About Me

My name is Christine. I'm a visual artist, musician, traditional storyteller, DV survivor, and have been a fulltime caregiver for an individual living with various diagnoses. After my marriage, I learned how to play various instruments, started exploring various means of creative expression, worked with at-risk teens/families, volunteered with the local crisis lines, participated in starting up a family resource center, completed my BA, furthered my studies towards becoming an art therapist, managed homes for adults living with disabilities, and facilitated therapeutic music/art sessions. I was doing everything I could so my children and I could have a brighter life, present and future. My physical health, however, continued to show evidence of too many chronic stressors over many decades. This blog is about my journey in discovering peace and better health by meeting life in the most basic and, in my opinion, the most rewarding of ways - by focusing on the riches of simplicity. If you're a new visitor to my blog, you might be interested in starting here: Finding the Riches.

Sunday, December 08, 2013

What To Do With Chia Seed

 I've had some emails lately from folks who are hesitant to use chia because they either don't know what to do with it or struggle with the taste/texture of having it with just water and aren't sure what else to do with it. This afternoon I was about to put together one of my favourite chia combinations and decided I'd share it with you :-)
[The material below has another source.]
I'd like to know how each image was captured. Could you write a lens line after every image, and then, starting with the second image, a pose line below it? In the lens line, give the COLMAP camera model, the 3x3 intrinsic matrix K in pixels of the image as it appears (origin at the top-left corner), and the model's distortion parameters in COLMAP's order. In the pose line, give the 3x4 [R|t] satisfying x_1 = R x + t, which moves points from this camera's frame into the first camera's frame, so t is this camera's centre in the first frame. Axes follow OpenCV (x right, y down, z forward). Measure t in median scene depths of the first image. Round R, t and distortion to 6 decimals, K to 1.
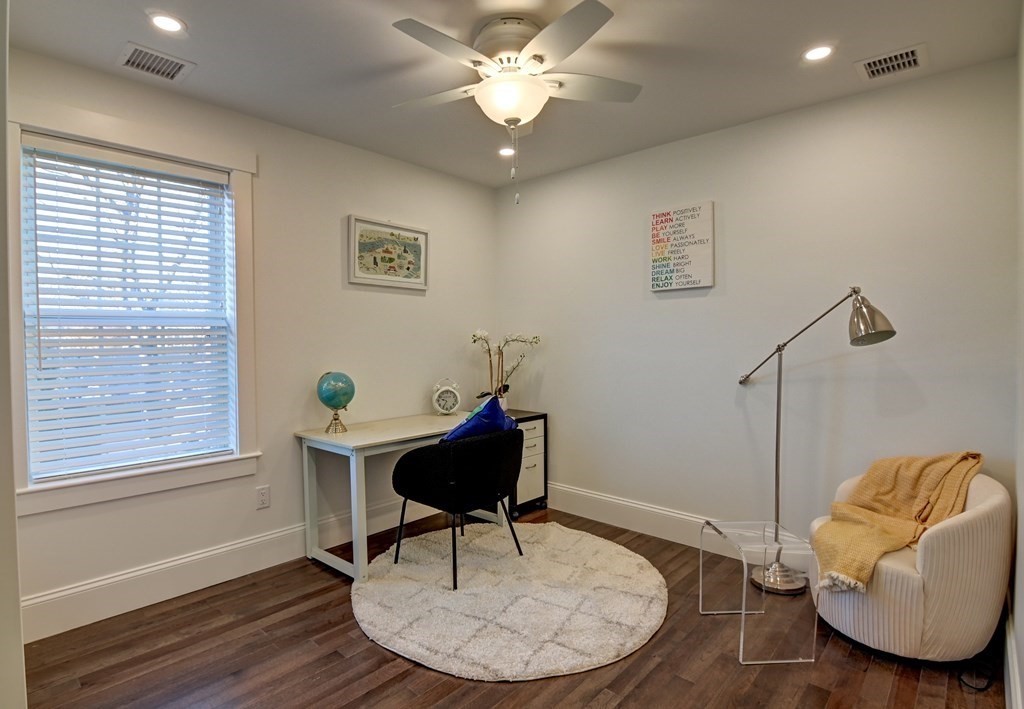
lens RADIAL K [[522.9, 0, 525.0], [0, 522.9, 348.5], [0, 0, 1]] dist [-0.001256, -0.015846]
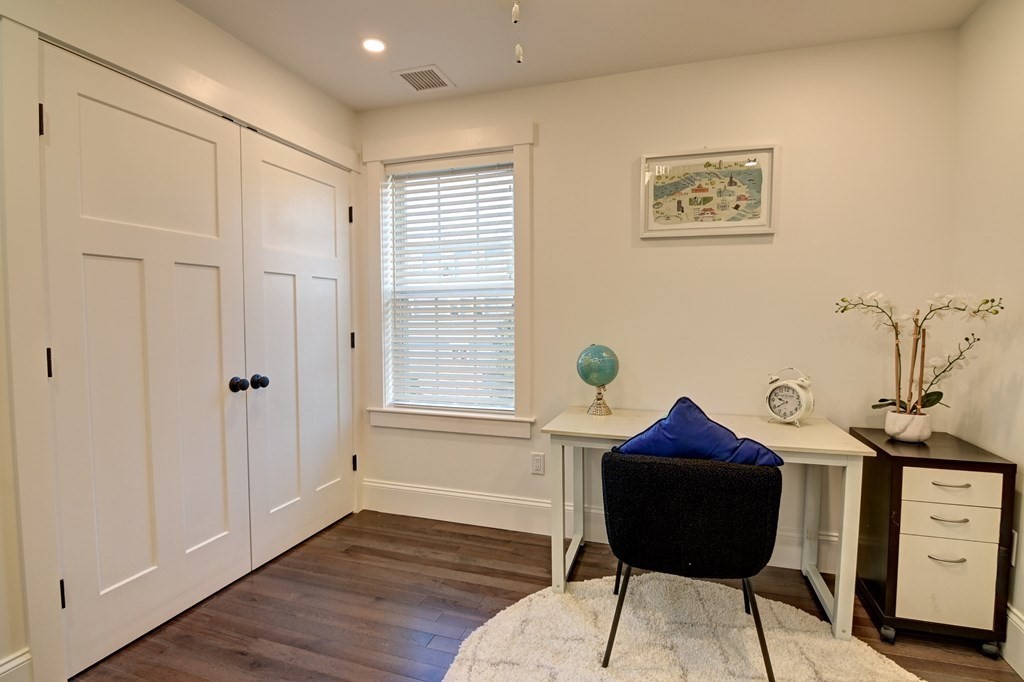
lens RADIAL K [[507.4, 0, 512.2], [0, 507.4, 337.7], [0, 0, 1]] dist [-0.014538, -0.006426]
pose [[0.382841, 0.040876, -0.922909, 0.313289], [-0.018761, 0.999159, 0.036471, 0.004844], [0.923624, 0.003352, 0.383286, 0.479020]]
Here's my chia seed in a bowl. When I make something with chia, I usually use about 3 Tablespoons.
Then I add water, usually about a cup.

 It only takes a minute or so before it starts to gel.
  After a few minutes its consistency is similar to oatmeal, though the texture is very different. It can also be left to soak overnight.
 For one of my all-time favourite chia dishes, I add in hemp hearts and milled flaxseed.
Then I add in tomato juice, and tadaa! (Sometimes I soak the chia seeds in the tomato juice instead of water, but I often do the water for the added hydration.) Mmmm, healthy tomatoey goodness that hits the spot and packs a great nutritional whallop: calcium, protein, magnesium, copper, iron, zinc, fibre, omegas, hydration, amino acids, phytonutrients, antioxidants, vitamins, etc., etc., etc. No cooking, takes moments to prepare. Pretty cool, huh? 

Chia is also great for smoothies, in a variety of dishes either dry or soaked, and in drinks such as Chia Fresca. The seeds are small so they're easily swallowed and offer so many nutritional benefits that I won't go into here but are easily found online. All the best!